[Opening Extracted entries section]

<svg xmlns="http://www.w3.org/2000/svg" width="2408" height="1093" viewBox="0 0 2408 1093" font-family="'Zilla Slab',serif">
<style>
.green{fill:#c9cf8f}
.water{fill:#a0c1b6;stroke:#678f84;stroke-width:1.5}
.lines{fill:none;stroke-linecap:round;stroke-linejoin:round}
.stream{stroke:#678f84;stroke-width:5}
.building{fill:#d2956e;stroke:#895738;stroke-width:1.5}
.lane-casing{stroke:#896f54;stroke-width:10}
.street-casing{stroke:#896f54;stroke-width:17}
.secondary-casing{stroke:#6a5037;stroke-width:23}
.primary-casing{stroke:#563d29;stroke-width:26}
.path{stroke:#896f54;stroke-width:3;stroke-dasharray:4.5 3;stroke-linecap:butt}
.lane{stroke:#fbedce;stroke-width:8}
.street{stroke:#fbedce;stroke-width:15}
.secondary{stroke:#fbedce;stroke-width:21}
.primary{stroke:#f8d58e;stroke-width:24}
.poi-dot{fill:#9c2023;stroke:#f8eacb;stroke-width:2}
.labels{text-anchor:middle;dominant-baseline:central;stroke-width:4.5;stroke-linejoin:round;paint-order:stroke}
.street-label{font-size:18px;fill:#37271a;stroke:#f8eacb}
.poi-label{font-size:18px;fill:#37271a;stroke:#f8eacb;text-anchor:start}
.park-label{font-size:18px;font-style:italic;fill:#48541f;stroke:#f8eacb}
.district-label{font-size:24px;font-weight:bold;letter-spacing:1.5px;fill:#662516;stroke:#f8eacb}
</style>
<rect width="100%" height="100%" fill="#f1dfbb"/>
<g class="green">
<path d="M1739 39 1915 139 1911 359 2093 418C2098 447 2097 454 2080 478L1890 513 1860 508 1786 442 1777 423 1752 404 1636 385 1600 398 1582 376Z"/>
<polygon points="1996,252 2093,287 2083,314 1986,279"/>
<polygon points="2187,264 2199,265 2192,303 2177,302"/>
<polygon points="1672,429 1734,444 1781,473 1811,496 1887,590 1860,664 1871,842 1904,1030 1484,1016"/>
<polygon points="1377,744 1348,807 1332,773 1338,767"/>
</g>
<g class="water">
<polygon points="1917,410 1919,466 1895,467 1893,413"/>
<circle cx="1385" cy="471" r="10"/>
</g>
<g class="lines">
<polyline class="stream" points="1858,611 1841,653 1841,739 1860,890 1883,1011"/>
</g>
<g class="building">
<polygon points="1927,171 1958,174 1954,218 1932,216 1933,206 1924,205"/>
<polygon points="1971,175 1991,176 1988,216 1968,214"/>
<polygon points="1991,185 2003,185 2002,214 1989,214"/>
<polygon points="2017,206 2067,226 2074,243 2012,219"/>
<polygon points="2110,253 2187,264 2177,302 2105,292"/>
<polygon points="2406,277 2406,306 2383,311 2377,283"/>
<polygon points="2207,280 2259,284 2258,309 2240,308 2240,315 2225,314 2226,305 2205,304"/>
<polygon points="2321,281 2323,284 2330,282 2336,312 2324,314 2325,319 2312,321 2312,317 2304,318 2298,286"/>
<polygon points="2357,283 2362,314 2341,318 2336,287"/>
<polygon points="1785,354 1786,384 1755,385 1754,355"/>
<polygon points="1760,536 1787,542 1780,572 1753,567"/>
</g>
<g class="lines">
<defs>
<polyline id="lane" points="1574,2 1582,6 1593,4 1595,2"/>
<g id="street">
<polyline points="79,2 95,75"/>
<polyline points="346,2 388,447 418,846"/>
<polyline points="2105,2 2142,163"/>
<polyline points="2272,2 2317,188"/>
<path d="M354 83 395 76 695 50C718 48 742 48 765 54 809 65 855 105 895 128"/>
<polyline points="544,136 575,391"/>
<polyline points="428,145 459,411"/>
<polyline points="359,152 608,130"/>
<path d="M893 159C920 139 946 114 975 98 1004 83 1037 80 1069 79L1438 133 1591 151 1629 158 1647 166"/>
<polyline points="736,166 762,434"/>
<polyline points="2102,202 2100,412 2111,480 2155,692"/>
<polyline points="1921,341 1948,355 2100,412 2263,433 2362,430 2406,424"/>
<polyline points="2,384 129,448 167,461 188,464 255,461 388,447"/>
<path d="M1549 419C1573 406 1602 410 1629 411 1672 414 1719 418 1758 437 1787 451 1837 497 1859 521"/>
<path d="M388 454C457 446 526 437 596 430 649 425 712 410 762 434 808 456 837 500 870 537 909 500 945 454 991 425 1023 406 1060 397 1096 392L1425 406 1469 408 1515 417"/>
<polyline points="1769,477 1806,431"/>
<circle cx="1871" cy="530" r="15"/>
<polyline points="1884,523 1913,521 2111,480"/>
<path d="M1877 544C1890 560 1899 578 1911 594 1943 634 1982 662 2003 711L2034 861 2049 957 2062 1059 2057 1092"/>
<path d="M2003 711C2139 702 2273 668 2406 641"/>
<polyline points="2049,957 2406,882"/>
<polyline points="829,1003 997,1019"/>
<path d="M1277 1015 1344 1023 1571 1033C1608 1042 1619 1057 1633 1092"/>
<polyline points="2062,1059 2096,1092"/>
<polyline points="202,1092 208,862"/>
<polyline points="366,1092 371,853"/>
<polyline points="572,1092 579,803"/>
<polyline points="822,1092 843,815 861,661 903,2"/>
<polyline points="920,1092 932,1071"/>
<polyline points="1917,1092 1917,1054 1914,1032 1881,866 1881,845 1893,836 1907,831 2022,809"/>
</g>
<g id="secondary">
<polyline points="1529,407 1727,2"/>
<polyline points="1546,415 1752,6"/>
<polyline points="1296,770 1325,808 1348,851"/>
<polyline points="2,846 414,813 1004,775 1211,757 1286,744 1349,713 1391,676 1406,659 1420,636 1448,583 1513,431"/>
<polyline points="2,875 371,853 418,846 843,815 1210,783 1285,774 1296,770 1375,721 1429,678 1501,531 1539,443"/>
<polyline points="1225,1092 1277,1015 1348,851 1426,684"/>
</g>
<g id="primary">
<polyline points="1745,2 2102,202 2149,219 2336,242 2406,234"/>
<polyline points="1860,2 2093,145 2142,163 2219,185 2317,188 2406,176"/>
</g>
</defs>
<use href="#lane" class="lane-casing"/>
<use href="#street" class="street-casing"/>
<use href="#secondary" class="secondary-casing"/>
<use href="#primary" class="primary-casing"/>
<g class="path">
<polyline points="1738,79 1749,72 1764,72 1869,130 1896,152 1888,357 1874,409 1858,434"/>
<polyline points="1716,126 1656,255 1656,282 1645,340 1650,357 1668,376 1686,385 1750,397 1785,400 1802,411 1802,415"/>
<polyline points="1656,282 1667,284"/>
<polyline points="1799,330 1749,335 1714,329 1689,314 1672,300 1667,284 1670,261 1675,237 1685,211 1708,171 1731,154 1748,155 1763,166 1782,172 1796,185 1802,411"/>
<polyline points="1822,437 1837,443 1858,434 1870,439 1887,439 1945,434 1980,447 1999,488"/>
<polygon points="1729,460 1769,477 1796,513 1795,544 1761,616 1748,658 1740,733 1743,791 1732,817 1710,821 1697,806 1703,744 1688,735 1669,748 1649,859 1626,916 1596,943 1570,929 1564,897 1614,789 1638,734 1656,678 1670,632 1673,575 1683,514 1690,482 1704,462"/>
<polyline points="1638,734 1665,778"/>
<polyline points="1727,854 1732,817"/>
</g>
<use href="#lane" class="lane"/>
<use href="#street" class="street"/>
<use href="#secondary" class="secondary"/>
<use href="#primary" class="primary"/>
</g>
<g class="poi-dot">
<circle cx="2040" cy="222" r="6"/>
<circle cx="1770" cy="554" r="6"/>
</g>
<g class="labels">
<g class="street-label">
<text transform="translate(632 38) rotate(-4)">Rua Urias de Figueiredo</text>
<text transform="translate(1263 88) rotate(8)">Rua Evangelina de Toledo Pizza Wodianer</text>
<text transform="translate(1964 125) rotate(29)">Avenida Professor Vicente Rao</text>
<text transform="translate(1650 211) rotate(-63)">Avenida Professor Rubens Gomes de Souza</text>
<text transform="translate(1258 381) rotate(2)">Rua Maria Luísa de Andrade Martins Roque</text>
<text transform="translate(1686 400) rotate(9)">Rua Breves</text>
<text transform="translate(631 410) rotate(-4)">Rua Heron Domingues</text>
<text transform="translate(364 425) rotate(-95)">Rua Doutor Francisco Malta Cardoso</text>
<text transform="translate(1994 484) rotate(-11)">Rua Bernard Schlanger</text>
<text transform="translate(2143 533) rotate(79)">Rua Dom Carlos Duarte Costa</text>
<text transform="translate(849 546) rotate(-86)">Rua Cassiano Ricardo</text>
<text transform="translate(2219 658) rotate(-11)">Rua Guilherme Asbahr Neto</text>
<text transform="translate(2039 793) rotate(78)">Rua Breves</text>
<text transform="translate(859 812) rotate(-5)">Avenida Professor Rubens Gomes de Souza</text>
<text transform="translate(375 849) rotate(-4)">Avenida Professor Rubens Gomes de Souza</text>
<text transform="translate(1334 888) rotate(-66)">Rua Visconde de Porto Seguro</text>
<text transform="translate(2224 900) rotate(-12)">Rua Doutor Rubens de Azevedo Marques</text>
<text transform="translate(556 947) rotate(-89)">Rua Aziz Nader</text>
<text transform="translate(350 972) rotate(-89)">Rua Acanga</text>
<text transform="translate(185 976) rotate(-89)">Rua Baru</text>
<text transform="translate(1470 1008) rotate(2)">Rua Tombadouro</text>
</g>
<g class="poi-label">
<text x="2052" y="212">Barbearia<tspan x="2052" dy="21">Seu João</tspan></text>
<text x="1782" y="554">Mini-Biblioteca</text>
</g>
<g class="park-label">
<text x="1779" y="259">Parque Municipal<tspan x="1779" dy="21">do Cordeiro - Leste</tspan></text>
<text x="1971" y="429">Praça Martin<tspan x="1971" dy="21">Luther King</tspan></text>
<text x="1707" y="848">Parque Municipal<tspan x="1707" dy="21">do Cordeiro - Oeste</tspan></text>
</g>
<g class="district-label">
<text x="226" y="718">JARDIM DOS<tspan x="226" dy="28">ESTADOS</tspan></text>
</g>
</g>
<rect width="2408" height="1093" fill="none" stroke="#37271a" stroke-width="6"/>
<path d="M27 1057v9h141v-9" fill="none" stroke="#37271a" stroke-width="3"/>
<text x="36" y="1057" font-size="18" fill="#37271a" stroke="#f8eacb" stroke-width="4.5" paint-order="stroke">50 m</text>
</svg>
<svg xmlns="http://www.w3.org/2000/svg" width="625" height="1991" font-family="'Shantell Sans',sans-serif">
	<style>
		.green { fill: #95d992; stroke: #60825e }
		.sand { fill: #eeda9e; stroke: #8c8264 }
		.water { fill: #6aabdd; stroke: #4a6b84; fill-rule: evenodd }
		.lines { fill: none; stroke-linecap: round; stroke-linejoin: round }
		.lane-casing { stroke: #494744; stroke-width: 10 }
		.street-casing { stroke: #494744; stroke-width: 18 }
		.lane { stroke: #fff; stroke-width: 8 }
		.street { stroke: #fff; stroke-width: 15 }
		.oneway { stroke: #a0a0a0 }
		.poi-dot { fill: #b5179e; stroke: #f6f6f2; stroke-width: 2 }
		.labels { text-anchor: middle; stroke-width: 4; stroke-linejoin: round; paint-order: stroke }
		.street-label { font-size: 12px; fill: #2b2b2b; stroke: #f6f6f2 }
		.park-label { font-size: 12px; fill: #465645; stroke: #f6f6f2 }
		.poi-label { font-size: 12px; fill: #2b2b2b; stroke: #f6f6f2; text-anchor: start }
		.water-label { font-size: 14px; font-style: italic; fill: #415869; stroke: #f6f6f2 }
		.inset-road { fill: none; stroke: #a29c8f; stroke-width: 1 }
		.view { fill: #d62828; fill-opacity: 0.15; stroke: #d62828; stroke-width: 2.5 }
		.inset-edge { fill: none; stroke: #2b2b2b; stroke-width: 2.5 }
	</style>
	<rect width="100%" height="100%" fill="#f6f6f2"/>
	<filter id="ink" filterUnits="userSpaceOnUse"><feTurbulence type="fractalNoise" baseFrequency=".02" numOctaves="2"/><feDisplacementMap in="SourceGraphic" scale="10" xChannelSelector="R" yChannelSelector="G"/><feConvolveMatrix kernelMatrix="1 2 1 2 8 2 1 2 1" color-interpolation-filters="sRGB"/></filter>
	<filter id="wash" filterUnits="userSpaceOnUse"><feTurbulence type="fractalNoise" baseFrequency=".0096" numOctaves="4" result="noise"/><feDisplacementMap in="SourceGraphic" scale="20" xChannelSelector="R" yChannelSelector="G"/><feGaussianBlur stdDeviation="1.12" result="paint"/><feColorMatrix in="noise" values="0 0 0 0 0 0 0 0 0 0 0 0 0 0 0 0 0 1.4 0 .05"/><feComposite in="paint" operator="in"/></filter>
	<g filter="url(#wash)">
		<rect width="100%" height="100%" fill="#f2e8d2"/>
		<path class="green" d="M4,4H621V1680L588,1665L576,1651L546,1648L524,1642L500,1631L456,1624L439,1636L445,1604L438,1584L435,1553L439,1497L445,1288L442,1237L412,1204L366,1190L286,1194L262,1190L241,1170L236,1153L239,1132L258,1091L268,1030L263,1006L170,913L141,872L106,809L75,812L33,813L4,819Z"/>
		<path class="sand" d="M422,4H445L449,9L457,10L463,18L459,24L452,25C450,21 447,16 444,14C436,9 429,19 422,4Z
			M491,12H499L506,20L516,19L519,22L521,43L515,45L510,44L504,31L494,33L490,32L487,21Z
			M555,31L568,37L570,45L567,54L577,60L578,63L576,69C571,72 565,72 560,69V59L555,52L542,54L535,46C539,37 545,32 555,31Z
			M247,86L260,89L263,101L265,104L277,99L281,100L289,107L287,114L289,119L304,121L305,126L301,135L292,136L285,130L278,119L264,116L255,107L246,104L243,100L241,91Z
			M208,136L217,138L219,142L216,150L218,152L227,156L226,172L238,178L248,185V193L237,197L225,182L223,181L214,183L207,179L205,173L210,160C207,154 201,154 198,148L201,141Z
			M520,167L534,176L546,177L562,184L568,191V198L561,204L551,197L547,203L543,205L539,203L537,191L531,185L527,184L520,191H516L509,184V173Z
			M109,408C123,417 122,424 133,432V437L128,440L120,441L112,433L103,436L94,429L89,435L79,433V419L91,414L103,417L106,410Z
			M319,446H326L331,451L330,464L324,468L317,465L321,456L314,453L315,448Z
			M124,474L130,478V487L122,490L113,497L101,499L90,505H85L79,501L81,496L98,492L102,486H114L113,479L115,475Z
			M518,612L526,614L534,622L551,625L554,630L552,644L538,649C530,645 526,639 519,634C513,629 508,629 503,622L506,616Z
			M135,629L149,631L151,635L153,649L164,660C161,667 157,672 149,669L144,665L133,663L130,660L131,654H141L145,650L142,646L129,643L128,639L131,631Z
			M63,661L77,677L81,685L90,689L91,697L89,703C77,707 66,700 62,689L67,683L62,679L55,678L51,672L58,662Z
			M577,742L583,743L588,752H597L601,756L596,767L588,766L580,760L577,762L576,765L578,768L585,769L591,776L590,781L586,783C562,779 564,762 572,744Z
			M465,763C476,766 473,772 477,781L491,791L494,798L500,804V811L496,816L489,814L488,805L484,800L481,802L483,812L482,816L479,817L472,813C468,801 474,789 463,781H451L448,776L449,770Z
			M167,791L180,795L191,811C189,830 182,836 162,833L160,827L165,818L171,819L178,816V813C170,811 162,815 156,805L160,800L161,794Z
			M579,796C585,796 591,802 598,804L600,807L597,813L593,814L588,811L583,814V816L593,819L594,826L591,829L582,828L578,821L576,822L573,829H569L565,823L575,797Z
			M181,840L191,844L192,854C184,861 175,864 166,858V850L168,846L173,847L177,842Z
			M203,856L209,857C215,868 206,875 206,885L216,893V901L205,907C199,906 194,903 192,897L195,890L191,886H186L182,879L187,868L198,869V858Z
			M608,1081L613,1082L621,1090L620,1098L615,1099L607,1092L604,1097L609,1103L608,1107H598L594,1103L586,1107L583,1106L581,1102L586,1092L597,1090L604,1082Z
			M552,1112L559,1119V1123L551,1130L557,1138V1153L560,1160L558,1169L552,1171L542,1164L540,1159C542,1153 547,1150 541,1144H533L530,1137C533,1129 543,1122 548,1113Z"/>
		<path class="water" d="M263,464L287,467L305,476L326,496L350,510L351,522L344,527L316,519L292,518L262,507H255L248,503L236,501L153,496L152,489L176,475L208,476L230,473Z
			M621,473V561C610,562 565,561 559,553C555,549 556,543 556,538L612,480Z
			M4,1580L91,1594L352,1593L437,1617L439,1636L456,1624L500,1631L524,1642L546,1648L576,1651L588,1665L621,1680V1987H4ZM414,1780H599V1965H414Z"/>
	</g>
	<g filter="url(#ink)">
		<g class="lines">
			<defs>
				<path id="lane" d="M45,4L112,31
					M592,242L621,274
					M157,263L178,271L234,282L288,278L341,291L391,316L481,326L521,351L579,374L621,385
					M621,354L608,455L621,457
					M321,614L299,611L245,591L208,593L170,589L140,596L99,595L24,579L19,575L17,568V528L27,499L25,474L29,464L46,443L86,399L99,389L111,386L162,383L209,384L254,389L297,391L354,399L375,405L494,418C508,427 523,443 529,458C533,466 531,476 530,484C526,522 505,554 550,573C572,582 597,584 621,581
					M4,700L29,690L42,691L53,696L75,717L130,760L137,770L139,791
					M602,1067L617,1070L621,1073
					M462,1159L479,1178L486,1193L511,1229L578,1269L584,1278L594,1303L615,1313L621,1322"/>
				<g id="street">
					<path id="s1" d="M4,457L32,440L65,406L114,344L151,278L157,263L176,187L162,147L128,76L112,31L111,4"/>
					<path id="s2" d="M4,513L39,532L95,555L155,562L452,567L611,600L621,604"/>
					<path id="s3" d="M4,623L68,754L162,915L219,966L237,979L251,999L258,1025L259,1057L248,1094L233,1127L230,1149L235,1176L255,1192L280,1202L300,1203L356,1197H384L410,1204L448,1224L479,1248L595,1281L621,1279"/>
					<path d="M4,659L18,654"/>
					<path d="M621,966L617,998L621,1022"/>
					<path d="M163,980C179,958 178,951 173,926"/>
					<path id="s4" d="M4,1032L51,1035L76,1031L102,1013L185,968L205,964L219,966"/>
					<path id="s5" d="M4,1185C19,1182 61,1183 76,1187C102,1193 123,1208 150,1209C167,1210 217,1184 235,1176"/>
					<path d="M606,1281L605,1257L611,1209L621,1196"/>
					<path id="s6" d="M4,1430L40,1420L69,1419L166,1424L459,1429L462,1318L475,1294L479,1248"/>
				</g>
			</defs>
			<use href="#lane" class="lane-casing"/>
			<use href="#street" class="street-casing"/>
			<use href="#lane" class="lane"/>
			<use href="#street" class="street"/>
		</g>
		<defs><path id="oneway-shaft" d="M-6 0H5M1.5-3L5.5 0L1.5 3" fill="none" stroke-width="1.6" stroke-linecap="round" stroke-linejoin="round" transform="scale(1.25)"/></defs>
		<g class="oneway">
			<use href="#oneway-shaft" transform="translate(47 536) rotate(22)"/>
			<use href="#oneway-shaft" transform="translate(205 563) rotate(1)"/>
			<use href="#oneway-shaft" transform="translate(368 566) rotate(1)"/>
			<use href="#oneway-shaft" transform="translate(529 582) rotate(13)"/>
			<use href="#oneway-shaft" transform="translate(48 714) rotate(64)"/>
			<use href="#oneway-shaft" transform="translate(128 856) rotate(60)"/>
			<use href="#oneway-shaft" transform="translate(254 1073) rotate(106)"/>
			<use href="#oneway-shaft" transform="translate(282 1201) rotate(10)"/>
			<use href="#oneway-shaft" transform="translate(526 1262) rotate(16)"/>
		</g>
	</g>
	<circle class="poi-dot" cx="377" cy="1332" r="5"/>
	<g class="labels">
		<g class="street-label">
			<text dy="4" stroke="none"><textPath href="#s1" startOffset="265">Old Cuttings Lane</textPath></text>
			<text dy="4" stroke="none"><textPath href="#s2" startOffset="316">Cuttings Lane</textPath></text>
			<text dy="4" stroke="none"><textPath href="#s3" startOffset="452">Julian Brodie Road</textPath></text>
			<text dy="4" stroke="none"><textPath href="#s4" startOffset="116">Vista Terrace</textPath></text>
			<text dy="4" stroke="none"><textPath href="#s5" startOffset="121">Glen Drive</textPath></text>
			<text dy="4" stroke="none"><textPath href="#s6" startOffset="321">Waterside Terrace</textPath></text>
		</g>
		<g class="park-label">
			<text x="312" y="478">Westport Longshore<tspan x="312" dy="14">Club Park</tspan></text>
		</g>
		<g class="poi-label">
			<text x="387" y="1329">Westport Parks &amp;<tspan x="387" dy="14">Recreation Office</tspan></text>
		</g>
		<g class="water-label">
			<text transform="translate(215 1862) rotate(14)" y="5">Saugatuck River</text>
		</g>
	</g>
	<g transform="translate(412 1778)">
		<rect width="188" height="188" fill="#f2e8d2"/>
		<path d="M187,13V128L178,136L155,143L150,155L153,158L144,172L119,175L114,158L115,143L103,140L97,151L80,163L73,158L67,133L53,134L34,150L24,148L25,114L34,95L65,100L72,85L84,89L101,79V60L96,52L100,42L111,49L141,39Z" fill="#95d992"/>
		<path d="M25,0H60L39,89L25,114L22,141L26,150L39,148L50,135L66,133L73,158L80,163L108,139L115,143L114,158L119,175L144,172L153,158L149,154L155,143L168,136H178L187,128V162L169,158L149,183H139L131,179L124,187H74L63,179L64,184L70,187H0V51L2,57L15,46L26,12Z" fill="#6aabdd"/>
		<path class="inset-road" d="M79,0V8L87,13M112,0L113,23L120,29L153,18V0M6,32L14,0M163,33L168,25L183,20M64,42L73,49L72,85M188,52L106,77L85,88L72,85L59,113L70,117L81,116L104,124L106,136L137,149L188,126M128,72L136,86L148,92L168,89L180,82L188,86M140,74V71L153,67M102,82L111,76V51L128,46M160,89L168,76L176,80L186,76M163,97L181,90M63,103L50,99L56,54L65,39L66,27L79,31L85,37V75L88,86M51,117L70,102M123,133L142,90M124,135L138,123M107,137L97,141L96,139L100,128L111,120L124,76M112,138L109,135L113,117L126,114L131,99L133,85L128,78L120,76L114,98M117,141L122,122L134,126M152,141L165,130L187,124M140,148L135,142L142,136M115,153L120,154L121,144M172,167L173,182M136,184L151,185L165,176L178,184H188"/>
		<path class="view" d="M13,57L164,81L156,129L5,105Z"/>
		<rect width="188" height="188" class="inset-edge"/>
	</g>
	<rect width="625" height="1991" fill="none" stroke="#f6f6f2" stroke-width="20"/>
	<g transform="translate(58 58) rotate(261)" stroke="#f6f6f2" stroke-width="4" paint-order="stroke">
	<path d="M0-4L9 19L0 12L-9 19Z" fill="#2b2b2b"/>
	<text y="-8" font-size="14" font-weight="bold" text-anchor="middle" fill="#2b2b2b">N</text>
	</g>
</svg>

[Closing Extracted entries section]

Requirement =>
Which lines of the records hold the string "wash"? Copy each one.

Output below =>
	<filter id="wash" filterUnits="userSpaceOnUse"><feTurbulence type="fractalNoise" baseFrequency=".0096" numOctaves="4" result="noise"/><feDisplacementMap in="SourceGraphic" scale="20" xChannelSelector="R" yChannelSelector="G"/><feGaussianBlur stdDeviation="1.12" result="paint"/><feColorMatrix in="noise" values="0 0 0 0 0 0 0 0 0 0 0 0 0 0 0 0 0 1.4 0 .05"/><feComposite in="paint" operator="in"/></filter>
	<g filter="url(#wash)">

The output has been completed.